If the Company closes a transaction or series of transactions pursuant to which the Company issues and sells preferred stock at a fixed pre-money or post-money valuation (“Preferred Stock”), then the conversion to Preferred Stock is automatic, at a conversion price per share equal to the lesser of: (i) eighty five percent (85%) of the price per share paid by the purchasers of such equity securities in the Equity Financing; or (ii) the price equal to the quotient of the Valuation Cap divided by the aggregate number of outstanding shares of the Company’s capital stock as of immediately after the initial closing of the Equity Financing (assuming full conversion or exercise of all convertible and exercisable securities then outstanding, including the SAFEs issued pursuant to this Term Sheet).

Liquidity Event:

If the Company undergoes a Change of Control or an Initial Public Offering prior to an Equity Financing, the Investor will, at its option, either (i) receive a cash payment equal to the Investment Amount or (ii) automatically receive from the Company a number of shares of common stock equal to the Investment Amount divided by the quotient of (x) the Valuation Cap divided by (y) the aggregate number of outstanding shares of the Company’s capital stock immediately prior to such conversion (assuming full conversion or exercise of all convertible and exercisable securities then outstanding other than the SAFEs issued pursuant to this Term Sheet then outstanding) issued immeditately prior to the Change of Control closing.

Equity Treatment of SAFE:

The Investment Amount, including the entire Black Ambition prize award structured as the Black Ambition SAFE, will be considered as general equity interests in the Company.

Fees and Expenses:

The Company, PolicyLink and each other Investor will bear its own fees and expenses incurred with respect to the transactions contemplated by this Term Sheet.

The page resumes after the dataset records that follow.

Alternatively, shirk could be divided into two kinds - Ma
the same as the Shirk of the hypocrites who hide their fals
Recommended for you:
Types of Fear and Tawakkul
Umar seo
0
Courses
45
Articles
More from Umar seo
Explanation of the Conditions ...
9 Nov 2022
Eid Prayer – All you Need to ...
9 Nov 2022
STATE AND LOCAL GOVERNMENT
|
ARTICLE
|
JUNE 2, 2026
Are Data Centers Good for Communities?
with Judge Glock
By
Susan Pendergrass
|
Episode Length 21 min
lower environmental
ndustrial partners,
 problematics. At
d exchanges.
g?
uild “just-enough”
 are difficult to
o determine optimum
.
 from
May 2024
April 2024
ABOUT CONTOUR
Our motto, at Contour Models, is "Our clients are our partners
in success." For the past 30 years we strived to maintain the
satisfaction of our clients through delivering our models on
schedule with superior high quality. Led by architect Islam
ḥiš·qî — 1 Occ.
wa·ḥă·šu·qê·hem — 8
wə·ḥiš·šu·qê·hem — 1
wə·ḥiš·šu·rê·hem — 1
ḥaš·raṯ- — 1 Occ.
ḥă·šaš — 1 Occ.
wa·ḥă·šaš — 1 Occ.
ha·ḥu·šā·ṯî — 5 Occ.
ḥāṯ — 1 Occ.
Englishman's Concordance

[1] Note: The Company is the entity receiving the award

[2] Note: If an Equity Financing takes place at a post-money valuation below the Valuation Floor, the calculation of the SAFE conversion shall be calculated as if the Equity Financing valuation equalled the Equity Floor.

[3] Note: The means that the post-money valuation at which the SAFEs may convert into equity in a Equity Financing is capped at $10,000,000. This cap ensures that the Investors will own at least a certain amount of the company upon conversion of the SAFEs.

[4] Note: When SAFEs convert at the Equity Financing, they will convert at a price per share that is 85% of the price the new investors in the Equity Financing pay for their shares of preferred stock. This is a benefit to the Investors for having invested in the Company at an earlier stage.